## Exercise requirements
Since the copy must match the original, write out each record word for word, skipping only the pictures.
#####
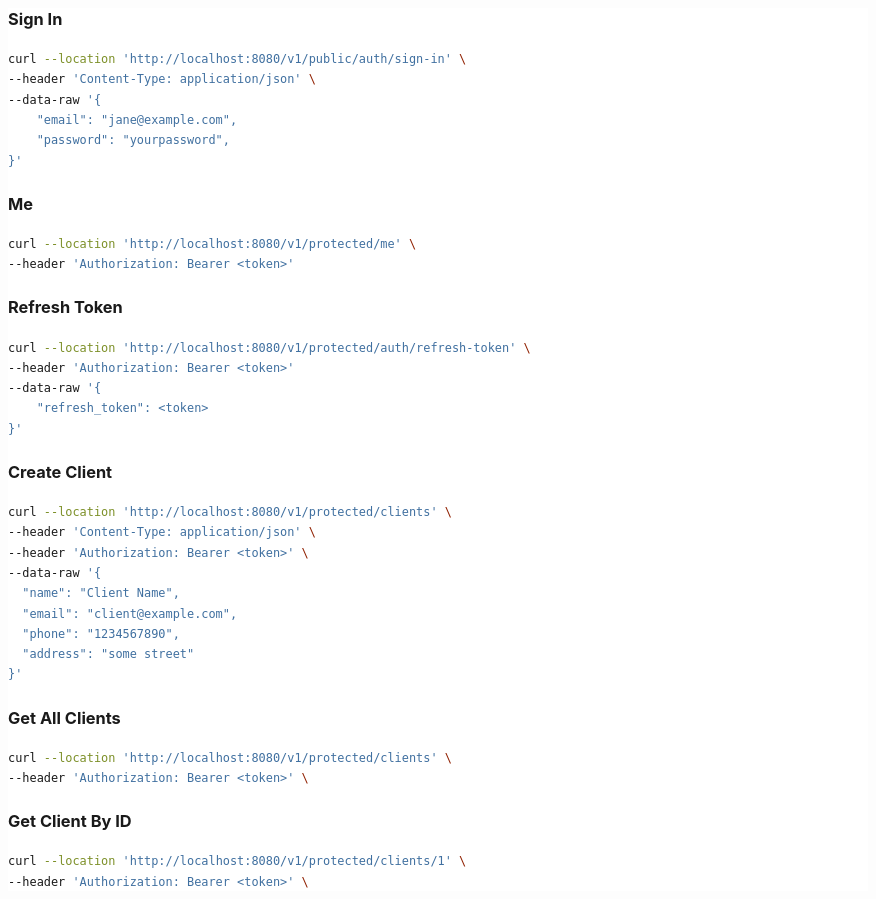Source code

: ### Sign In

```bash
curl --location 'http://localhost:8080/v1/public/auth/sign-in' \
--header 'Content-Type: application/json' \
--data-raw '{
    "email": "jane@example.com",
    "password": "yourpassword",
}'
```

### Me

```bash
curl --location 'http://localhost:8080/v1/protected/me' \
--header 'Authorization: Bearer <token>'
```

### Refresh Token

```bash
curl --location 'http://localhost:8080/v1/protected/auth/refresh-token' \
--header 'Authorization: Bearer <token>'
--data-raw '{
    "refresh_token": <token>
}'
```

### Create Client

```bash
curl --location 'http://localhost:8080/v1/protected/clients' \
--header 'Content-Type: application/json' \
--header 'Authorization: Bearer <token>' \
--data-raw '{
  "name": "Client Name",
  "email": "client@example.com",
  "phone": "1234567890",
  "address": "some street"
}'
```

### Get All Clients

```bash
curl --location 'http://localhost:8080/v1/protected/clients' \
--header 'Authorization: Bearer <token>' \
```

### Get Client By ID

```bash
curl --location 'http://localhost:8080/v1/protected/clients/1' \
--header 'Authorization: Bearer <token>' \
```

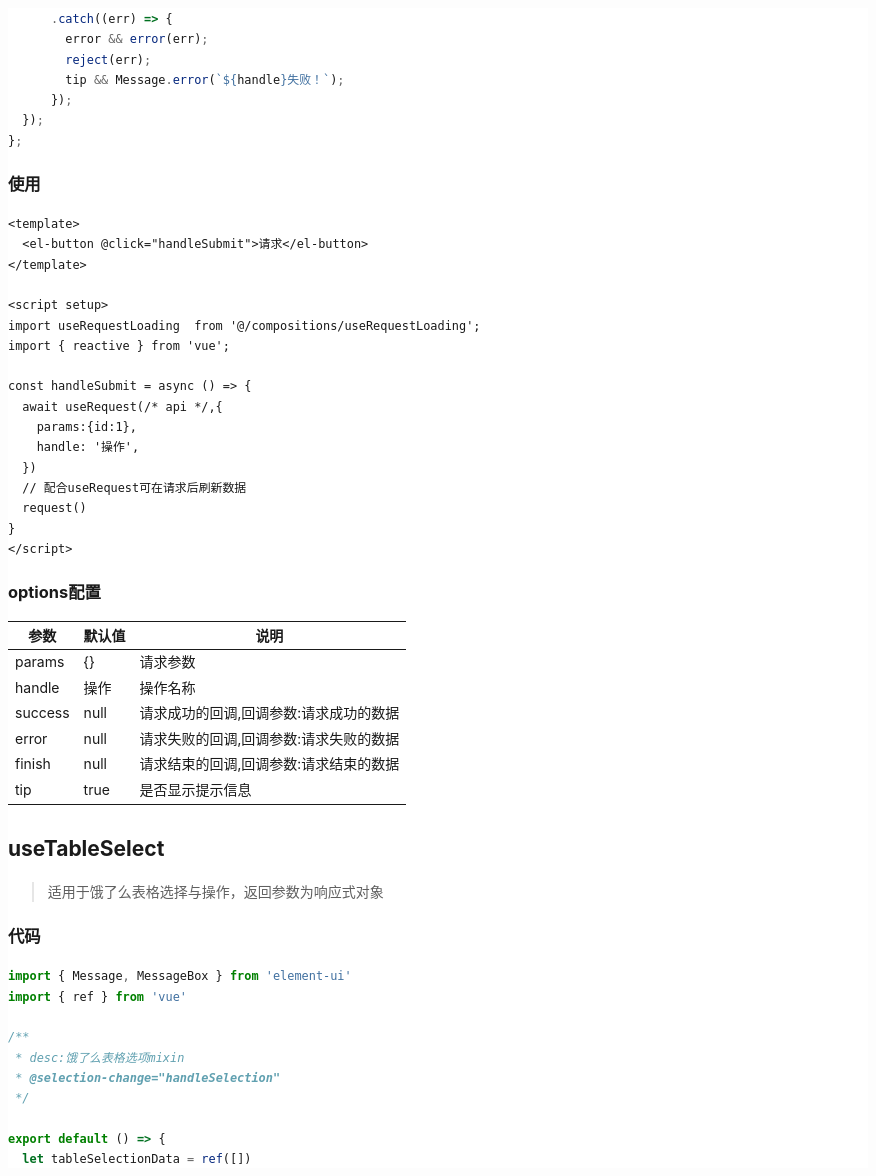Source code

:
 ```js
      .catch((err) => {
        error && error(err);
        reject(err);
        tip && Message.error(`${handle}失败！`);
      });
  });
};

```

### 使用
```vue
<template>
  <el-button @click="handleSubmit">请求</el-button>
</template>

<script setup>
import useRequestLoading  from '@/compositions/useRequestLoading';
import { reactive } from 'vue';

const handleSubmit = async () => {
  await useRequest(/* api */,{
    params:{id:1},
    handle: '操作',
  })
  // 配合useRequest可在请求后刷新数据
  request()
}
</script>
```

### options配置

| 参数    | 默认值 | 说明                                   |
| ------- | ------ | -------------------------------------- |
| params  | {}     | 请求参数                               |
| handle  | 操作   | 操作名称                               |
| success | null   | 请求成功的回调,回调参数:请求成功的数据 |
| error   | null   | 请求失败的回调,回调参数:请求失败的数据 |
| finish  | null   | 请求结束的回调,回调参数:请求结束的数据 |
| tip     | true   | 是否显示提示信息                       |

## useTableSelect
> 适用于饿了么表格选择与操作，返回参数为响应式对象

### 代码
```js
import { Message, MessageBox } from 'element-ui'
import { ref } from 'vue'

/**
 * desc:饿了么表格选项mixin
 * @selection-change="handleSelection"
 */

export default () => {
  let tableSelectionData = ref([])

```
#####
## Answer box
Source code

: ### Sign In

```bash
curl --location 'http://localhost:8080/v1/public/auth/sign-in' \
--header 'Content-Type: application/json' \
--data-raw '{
    "email": "jane@example.com",
    "password": "yourpassword",
}'
```

### Me

```bash
curl --location 'http://localhost:8080/v1/protected/me' \
--header 'Authorization: Bearer <token>'
```

### Refresh Token

```bash
curl --location 'http://localhost:8080/v1/protected/auth/refresh-token' \
--header 'Authorization: Bearer <token>'
--data-raw '{
    "refresh_token": <token>
}'
```

### Create Client

```bash
curl --location 'http://localhost:8080/v1/protected/clients' \
--header 'Content-Type: application/json' \
--header 'Authorization: Bearer <token>' \
--data-raw '{
  "name": "Client Name",
  "email": "client@example.com",
  "phone": "1234567890",
  "address": "some street"
}'
```

### Get All Clients

```bash
curl --location 'http://localhost:8080/v1/protected/clients' \
--header 'Authorization: Bearer <token>' \
```

### Get Client By ID

```bash
curl --location 'http://localhost:8080/v1/protected/clients/1' \
--header 'Authorization: Bearer <token>' \
```

Source code

:
 ```js
      .catch((err) => {
        error && error(err);
        reject(err);
        tip && Message.error(`${handle}失败！`);
      });
  });
};

```

### 使用
```vue
<template>
  <el-button @click="handleSubmit">请求</el-button>
</template>

<script setup>
import useRequestLoading  from '@/compositions/useRequestLoading';
import { reactive } from 'vue';

const handleSubmit = async () => {
  await useRequest(/* api */,{
    params:{id:1},
    handle: '操作',
  })
  // 配合useRequest可在请求后刷新数据
  request()
}
</script>
```

### options配置

| 参数    | 默认值 | 说明                                   |
| ------- | ------ | -------------------------------------- |
| params  | {}     | 请求参数                               |
| handle  | 操作   | 操作名称                               |
| success | null   | 请求成功的回调,回调参数:请求成功的数据 |
| error   | null   | 请求失败的回调,回调参数:请求失败的数据 |
| finish  | null   | 请求结束的回调,回调参数:请求结束的数据 |
| tip     | true   | 是否显示提示信息                       |

## useTableSelect
> 适用于饿了么表格选择与操作，返回参数为响应式对象

### 代码
```js
import { Message, MessageBox } from 'element-ui'
import { ref } from 'vue'

/**
 * desc:饿了么表格选项mixin
 * @selection-change="handleSelection"
 */

export default () => {
  let tableSelectionData = ref([])

```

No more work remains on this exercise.